Research challenges idea that tech always frees up NHS staff time
- 24 February 2025

- New research from The Health Foundation challenges the assumption that the procurement of technology in the NHS will automatically free up staff time
- The report found that the impact of different types of technology on staff time are mixed
- It highlights that technology’s potential to generate time savings depends on how it is implemented and used
New research from The Health Foundation challenges the assumption that the procurement of technology in the NHS will automatically free up staff time.
With the health system under unprecedented pressure, there is a strong government focus on the potential for technology to support NHS staff through the shift from ‘analogue to digital’.
However, the report, ‘Tech to save time: how the NHS can realise the benefits’, published on 24 February 2025, found that the impact of different types of technology on staff time are mixed.
Drawing on The Health Foundation’s research and a rapid evidence review by the Evidence Centre, the analysis explores situations where health technologies have had no impact or a negative impact on staff time and investigates why.
The research highlights that technology’s potential to generate time savings depends on how it is implemented and used.
Tim Horton, assistant director of insights and analysis at The Health Foundation, said: “Saving staff time through the use of tech is seen as a major part of the answer to many of the NHS’s problems.
“Our analysis shows that simply procuring new technology and expecting it to save staff time doesn’t work.
“Policymakers and system leaders must fund the change, not just the tech.
“And those leading implementation locally must have the flexibility to engage staff and patients in the deployment of technology, to maximise the chances of success.”
The analysis suggests that successful technology implementation requires funding and support.
“In order to increase the likelihood that health care technology will be effective, health policy needs to evolve from a focus on procurement to a focus on implementation and optimisation.
“It is critical that policymakers and system leaders fund the change, not just the tech,” the report says.
Among different types of technology, there was variation in the proportion of studies that found time savings – potentially suggesting that some technologies may have more complex implementation challenges than others.
The main reasons technology had a negative impact on staff time related to workflow and task efficiency, usability and skill and the wider context in which the technology was being implemented.
“Looking ahead, the NHS 10 year health plan provides an opportunity to improve on many previous technology programmes by challenging the assumption that the procurement of new cutting-edge technologies will automatically unlock staff time and improve patient care.
“Instead, an approach to supporting the rollout of health technologies should be put in place that better aligns with what we know about the real-world challenges involved in realising their benefits,” the report says.
This echoes the findings of Lord Darzi’s review of the NHS in England, published in September 2025, which says: “It always seems to add to the workload of clinicians rather than releasing more time to care by simplifying the inevitable administrative tasks that arise”.
In an exclusive interview with Digital Health News in November 2024, Malte Gerhold, director of innovation and improvement at The Health Foundation, said that to get the benefits of digital health the government must support staff to implement the technology.
1 Comments
I was a therapy radiographer working from 1968 to early 1990’s.

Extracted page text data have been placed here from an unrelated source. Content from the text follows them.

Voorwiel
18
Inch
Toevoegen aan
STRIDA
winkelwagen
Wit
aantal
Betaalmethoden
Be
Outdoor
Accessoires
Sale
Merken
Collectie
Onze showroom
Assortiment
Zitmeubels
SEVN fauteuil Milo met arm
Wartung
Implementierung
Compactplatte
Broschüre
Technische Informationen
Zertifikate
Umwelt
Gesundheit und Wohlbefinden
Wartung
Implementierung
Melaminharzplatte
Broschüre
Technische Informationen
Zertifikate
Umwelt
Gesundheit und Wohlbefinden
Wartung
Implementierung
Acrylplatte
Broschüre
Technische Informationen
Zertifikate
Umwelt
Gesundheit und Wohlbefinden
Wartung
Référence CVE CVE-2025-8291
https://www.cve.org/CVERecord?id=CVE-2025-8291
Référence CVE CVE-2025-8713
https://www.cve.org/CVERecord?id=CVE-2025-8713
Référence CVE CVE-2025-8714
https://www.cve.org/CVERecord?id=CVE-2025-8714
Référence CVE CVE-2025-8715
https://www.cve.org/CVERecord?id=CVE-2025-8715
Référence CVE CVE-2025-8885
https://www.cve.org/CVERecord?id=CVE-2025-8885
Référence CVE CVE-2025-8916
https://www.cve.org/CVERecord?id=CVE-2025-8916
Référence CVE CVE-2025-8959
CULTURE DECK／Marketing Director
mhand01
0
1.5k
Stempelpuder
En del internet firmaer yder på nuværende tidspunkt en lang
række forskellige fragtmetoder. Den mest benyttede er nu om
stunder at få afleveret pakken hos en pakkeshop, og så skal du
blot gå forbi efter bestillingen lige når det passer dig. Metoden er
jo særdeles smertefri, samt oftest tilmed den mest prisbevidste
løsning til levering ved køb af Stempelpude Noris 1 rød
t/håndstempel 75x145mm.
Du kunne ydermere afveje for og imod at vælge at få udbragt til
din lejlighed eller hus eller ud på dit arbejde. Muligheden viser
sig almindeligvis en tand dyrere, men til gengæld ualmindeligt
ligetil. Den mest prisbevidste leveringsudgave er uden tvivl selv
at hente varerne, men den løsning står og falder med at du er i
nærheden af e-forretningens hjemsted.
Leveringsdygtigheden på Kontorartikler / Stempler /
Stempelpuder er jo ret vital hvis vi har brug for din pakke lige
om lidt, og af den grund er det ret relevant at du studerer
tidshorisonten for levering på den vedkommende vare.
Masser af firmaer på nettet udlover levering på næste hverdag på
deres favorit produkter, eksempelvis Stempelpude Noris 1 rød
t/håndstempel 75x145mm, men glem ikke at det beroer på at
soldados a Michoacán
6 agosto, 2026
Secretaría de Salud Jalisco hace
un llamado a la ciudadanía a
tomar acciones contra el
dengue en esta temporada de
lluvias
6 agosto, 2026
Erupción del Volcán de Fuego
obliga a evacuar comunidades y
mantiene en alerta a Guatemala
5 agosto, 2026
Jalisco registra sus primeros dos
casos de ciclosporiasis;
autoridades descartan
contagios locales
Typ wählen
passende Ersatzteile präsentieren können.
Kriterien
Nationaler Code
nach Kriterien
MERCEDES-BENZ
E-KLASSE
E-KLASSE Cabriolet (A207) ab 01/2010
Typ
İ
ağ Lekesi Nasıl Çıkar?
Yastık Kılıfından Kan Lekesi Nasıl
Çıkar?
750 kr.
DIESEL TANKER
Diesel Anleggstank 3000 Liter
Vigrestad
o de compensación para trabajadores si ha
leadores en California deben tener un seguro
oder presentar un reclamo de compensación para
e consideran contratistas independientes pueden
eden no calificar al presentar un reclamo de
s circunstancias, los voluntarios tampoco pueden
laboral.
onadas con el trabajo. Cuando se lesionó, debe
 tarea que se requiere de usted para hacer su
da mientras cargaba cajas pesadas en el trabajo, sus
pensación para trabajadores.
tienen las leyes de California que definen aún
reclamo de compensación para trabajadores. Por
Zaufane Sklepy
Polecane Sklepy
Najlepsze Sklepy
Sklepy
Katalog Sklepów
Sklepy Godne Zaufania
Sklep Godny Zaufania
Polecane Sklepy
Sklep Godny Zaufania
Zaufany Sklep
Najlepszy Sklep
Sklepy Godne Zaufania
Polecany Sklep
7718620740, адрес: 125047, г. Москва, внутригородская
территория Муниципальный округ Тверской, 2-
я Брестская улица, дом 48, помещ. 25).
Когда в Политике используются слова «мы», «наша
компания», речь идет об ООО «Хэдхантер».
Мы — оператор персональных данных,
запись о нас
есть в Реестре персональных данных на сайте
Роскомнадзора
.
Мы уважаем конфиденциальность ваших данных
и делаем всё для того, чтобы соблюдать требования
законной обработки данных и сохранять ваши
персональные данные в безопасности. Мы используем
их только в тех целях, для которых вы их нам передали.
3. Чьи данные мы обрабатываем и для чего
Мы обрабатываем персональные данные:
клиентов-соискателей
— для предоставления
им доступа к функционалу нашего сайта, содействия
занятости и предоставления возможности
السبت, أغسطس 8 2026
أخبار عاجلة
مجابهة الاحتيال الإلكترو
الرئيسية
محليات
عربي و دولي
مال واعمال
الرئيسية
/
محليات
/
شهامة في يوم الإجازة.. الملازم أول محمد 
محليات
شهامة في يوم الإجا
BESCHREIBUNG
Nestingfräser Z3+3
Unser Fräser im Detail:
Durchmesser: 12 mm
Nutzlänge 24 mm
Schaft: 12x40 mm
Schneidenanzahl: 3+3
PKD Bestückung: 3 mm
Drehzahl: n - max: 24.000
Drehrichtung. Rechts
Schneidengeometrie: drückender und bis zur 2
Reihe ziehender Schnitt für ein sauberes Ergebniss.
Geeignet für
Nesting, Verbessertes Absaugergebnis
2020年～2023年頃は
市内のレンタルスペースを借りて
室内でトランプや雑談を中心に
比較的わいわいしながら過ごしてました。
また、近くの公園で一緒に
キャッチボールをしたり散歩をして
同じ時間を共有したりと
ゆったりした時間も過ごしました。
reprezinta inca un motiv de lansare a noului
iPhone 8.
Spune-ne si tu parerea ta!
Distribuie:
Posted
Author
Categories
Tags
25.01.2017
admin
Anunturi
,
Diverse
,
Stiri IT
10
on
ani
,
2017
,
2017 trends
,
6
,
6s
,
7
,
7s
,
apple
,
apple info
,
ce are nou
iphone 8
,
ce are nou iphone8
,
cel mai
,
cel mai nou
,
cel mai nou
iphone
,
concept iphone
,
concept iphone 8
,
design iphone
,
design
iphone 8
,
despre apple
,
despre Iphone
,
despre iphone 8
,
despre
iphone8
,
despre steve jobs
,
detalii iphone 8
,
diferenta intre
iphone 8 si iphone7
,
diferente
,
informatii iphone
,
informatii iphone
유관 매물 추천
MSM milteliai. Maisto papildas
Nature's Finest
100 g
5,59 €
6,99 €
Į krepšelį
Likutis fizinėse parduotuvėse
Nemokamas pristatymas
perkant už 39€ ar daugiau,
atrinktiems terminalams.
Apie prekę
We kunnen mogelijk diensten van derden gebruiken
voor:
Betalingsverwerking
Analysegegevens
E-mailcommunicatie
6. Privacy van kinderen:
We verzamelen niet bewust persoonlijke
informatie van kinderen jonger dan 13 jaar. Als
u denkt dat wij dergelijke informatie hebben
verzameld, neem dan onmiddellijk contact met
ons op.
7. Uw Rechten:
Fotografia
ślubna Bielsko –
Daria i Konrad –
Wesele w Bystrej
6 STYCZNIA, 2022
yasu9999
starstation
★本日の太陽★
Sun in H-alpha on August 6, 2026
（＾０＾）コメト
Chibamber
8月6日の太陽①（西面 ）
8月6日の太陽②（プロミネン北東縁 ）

There was very little money around for new equipment. Linear accelerators were the tech of the day. We all wanted to ditch radioactive sources in their favour. Manufacturers ran open days and courses for those such as myself although the prospect of acquiring such machines were often a long way off.
Exposure in this way enthused attendees to aspire to the possibility of change. This seems a different culture to what I now see, as a lay person, where NHS employees seem to have tech stuff thrust upon them with a negative enthusiasm for its implementation.
Certainly more emphasis must be on support for staff to implement change in order to optimise ever more precious funds but perhaps the implementation strategy should begin earlier to encourage staff enthusiasm and general understanding of its possible benefits.